Ken Dunham, Cyber Threat Director with the Qualys' Threat Research Unit (TRU), says that “China has quietly been amassing for decades a cyber hacking army that is massive compared to every other force in the world, with a number of threats named to the country, including Volt Typhoon. Volt Typhoon, aka Bronze Silhouette and Vanguard Panda, is a Chinese group active for several years, targeting critical infrastructure in Guam and the U.S. verticals targeted include communications, manufacturing, utility, transportation, construction, maritime, government, information technology and education. Techniques, tactics and procedures (TTPs) utilized by this group are very advanced, with strong evasive tactics to avoid detection and run in memory on a compromised device and very strong social engineering performed through targeted persistent attacks. 

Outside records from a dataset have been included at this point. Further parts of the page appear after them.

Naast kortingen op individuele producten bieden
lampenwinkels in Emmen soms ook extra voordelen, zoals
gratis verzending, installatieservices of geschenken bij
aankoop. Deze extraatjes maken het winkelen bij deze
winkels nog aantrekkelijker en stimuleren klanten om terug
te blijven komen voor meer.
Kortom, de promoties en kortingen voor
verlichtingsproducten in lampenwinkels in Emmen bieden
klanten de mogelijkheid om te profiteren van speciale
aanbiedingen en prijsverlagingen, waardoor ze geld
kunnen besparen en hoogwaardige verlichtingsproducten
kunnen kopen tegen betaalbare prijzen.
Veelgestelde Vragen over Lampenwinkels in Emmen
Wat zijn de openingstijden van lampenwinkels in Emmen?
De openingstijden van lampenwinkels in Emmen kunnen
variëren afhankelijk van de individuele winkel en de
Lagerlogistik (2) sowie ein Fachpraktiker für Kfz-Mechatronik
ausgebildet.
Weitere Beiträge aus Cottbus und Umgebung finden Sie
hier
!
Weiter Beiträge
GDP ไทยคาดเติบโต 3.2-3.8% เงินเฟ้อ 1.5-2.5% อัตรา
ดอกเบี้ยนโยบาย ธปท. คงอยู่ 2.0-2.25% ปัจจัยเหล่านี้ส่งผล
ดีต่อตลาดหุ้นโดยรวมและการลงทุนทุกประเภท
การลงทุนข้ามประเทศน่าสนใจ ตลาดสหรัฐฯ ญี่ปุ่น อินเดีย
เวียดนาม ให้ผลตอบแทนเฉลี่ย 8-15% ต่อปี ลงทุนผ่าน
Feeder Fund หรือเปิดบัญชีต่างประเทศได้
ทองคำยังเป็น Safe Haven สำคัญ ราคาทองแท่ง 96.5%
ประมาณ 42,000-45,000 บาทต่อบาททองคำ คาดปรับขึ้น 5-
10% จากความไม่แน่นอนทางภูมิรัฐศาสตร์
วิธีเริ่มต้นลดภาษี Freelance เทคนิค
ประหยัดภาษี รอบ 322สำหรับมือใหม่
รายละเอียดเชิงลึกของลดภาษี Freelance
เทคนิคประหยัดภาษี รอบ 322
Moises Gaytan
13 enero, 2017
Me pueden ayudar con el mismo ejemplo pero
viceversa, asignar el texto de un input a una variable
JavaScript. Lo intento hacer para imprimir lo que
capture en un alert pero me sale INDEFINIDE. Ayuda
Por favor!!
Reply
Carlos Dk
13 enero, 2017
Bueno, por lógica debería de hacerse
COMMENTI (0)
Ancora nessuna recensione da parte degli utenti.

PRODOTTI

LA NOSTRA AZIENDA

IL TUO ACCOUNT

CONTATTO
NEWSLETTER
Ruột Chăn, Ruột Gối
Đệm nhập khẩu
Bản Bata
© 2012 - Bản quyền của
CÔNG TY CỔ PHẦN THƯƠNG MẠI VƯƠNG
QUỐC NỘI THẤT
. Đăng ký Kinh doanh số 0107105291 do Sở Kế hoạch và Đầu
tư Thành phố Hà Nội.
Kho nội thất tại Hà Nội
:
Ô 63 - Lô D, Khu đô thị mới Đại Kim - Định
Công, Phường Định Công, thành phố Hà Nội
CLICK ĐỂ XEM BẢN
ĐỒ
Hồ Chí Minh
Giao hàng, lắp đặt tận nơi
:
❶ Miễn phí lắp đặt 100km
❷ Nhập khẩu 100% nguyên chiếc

The group is known to run file-less payloads, where malware is executed into memory without leaving a trace of the malware on a disk, to avoid detection and forensic analysis. They also heavily use 'living off the land' tactics to leverage tools within a compromised environment for optimized land and to expand operations. Volt Typhoon has traditionally targeted network and router infrastructure, including ASUS, Cisco, D-Link and Zyxel. With such a large amount of effort exhibited to target critical infrastructure, priorities must be made to increase visibility and security for all such targets against such a sophisticated and focused adversary, especially water, sanitation, utility and communications within the U.S.

Therefore, government agencies must urgently focus on implementing a layered security approach that includes rigorous vulnerability management, ongoing network monitoring, and advanced threat detection capabilities. In addition to adopting these advanced cyber risk management practices, agencies must foster a culture of cybersecurity awareness and resilience. This step means regular training for all personnel, robust incident response planning and promoting international collaboration to respond effectively to these threats. As we witness cyber aggression escalating into a new theater of war, our national security depends on staying several steps ahead through innovation, vigilance and an unyielding commitment to cyber resilience.”

CISA and its U.S. Government partners have confirmed that this group of PRC state-sponsored cyber actors has compromised entities across multiple critical infrastructure sectors in cyberspace, including communications, energy, transportation, and water and wastewater, in the United States and its territories. The data and information CISA and its U.S. Government partners have gathered strongly suggest the PRC is positioning itself to launch destructive cyberattacks that would jeopardize the physical safety of Americans and impede military readiness in the event of a major crisis or conflict with the United States.

In addition to the joint Cybersecurity Advisory, CISA and our partners also released complementary Joint Guidance to help all organizations effectively hunt for and detect the sophisticated types of techniques used by actors such as Volt Typhoon, known as “living off the land.” In recent years, the U.S. has seen a strategic shift in PRC cyber threat activity from a focus on espionage to pre-positioning for possible disruptive cyber-attacks against U.S. critical infrastructure. By using “living off the land” techniques, PRC cyber actors blend in with normal system and network activities, avoid identification by network defenses and limit the amount of activity that is captured in common logging configurations.

Detecting and mitigating “living off the land” malicious cyber activity requires a multi-faceted and comprehensive approach to discern legitimate behavior from malicious behavior and conduct behavior analytics, anomaly detection and proactive hunting. This advisory and complementary guidance provide organizations with details on how Volt Typhoon cyber threat actors use “living off the land” techniques to abuse legitimate, native tools and processes on systems and identifies specific details on the actors’ tactics, techniques and procedures (TTPs) using certain adversarial behavior patterns.

The joint advisory is based primarily on technical insights gleaned from CISA and industry response activities at victim organizations within the United States, primarily in communications, energy, transportation and water and wastewater sectors.